À seulement 37 ans, il est le maire de San Antonio, dans le très conservateur État du Texas, que les démocrates ne désespèrent pas de voir basculer dans leur camp. Grâce au vote hispanique.


Julian Castro, le prodige latino des démocrates américains
Envoyée spéciale à Charlotte (Caroline du Nord)

Les démocrates le voient comme leur meilleur espoir de remporter un jour le poste de gouverneur du Texas, État très conservateur monopolisé depuis des décennies par les républicains, mais confronté à une révolution démographique sous la pression de l'immigration latino. Certains parlent même pour lui d'un avenir national brillant, susceptible de le mener, pourquoi pas… jusqu'à la Maison-Blanche. Julian Castro, jeune maire de la ville texane de San Antonio, non loin de la frontière mexicaine, devait prononcer mardi soir l'un des discours les plus attendus de la convention démocrate. À 37 ans, ce petit-fils d'une immigrante mexicaine arrivée en Amérique au début du XXe siècle incarne le pouvoir montant des Hispaniques (55 % de la croissance démographique depuis dix ans).

L'histoire de ce jeune maire est emblématique de la progression sociale arrachée à force de labeur et d'obstination par les nouveaux immigrés latinos en quête du «rêve américain». La grand-mère Victoria, d'origine très modeste, avait dû apprendre à lire et écrire par elle-même, puis gagner sa vie comme nounou et comme cuisinière. Quand Julian et son frère jumeau naquirent en 1974, elle participa aux frais d'accouchement de sa fille Rosy, après avoir gagné 300 dollars dans un restaurant. «Notre histoire explique bien comment le rêve américain se construit sur plusieurs générations, comme un relais», note Julian Castro. Un espoir de progression sociale qui devait être au cœur de son témoignage à Charlotte.
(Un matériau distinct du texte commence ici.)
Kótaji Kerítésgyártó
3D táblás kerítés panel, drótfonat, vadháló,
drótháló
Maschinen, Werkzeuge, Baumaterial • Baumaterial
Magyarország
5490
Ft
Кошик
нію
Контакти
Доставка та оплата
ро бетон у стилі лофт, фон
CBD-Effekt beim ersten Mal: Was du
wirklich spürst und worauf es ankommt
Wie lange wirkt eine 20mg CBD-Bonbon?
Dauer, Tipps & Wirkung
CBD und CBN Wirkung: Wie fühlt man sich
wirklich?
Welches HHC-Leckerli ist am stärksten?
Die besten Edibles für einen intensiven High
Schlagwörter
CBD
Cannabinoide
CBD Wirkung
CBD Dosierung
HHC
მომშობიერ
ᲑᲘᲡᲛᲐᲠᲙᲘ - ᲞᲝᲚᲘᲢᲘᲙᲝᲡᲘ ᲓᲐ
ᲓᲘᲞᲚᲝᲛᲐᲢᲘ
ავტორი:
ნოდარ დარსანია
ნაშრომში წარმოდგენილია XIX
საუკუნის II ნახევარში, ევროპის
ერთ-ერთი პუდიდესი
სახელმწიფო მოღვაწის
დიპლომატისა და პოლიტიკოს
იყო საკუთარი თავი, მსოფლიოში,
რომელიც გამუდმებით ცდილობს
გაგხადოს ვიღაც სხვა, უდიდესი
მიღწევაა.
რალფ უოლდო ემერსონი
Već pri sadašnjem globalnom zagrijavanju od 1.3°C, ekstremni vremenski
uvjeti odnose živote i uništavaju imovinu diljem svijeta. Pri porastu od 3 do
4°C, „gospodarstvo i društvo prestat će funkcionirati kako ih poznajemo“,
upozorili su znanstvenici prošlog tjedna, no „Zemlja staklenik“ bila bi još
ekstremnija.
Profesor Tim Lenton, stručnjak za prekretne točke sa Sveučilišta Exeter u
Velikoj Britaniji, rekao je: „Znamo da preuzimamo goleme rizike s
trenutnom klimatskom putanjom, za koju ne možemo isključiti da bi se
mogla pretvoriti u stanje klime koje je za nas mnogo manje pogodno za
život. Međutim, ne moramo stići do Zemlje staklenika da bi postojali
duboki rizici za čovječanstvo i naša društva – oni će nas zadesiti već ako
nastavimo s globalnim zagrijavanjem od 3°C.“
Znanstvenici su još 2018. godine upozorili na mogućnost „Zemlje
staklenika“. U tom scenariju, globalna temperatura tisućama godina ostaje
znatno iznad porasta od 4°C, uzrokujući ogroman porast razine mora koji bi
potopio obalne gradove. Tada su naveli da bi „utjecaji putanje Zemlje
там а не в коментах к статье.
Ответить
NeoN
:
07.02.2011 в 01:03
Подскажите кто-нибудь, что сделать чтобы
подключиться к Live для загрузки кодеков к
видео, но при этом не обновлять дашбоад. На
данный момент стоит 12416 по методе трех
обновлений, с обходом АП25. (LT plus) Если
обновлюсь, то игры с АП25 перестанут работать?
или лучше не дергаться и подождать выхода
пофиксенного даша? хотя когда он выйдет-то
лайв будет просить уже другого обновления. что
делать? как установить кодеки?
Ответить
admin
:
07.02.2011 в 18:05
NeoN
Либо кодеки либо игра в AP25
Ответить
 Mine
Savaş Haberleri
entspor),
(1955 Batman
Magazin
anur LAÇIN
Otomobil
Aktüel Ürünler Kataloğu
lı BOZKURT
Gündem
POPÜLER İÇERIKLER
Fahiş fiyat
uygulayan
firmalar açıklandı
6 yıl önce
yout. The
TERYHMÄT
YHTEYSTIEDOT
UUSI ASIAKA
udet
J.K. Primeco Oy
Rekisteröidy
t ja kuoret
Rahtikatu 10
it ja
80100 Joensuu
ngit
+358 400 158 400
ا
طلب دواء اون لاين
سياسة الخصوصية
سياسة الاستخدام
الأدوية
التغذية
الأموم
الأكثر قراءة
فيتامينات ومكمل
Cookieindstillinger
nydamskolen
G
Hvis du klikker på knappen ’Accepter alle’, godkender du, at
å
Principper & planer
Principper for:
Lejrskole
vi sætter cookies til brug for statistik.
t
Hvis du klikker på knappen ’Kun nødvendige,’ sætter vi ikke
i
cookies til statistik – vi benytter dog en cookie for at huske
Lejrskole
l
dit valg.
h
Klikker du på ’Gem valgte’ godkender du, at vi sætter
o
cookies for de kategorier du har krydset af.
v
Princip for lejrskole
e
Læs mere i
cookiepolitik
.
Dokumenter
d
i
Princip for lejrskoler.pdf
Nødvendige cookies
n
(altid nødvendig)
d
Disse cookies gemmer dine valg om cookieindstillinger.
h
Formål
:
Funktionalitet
Les démocrates, qui captent l'écrasante majorité des votes latinos, ne cachent leur désir d'afficher la diversité de leur parti, notamment leurs nouvelles têtes d'affiches hispaniques, pour ratisser large en novembre. La semaine dernière, les républicains s'étaient efforcés de diluer l'image d'un parti blanc, allergique aux minorités, qui leur colle à la peau, mettant à l'honneur plusieurs gouverneurs latinos. Le sénateur cubain Marco Rubio, icône des Tea Party, avait introduit Mitt Romney.

Diplômé de Harvard et de Stanford, Julian Castro, avocat brillant au visage souriant, a découvert la politique à l'âge de 3 ans, quand sa mère, Rosy Castro, activiste démocrate passionnée, l'emmenait avec son frère jumeau de meeting en meeting. Les deux garçons ont remarquablement réussi, Joaquim devenant, pour sa part, élu démocrate au Congrès du Texas.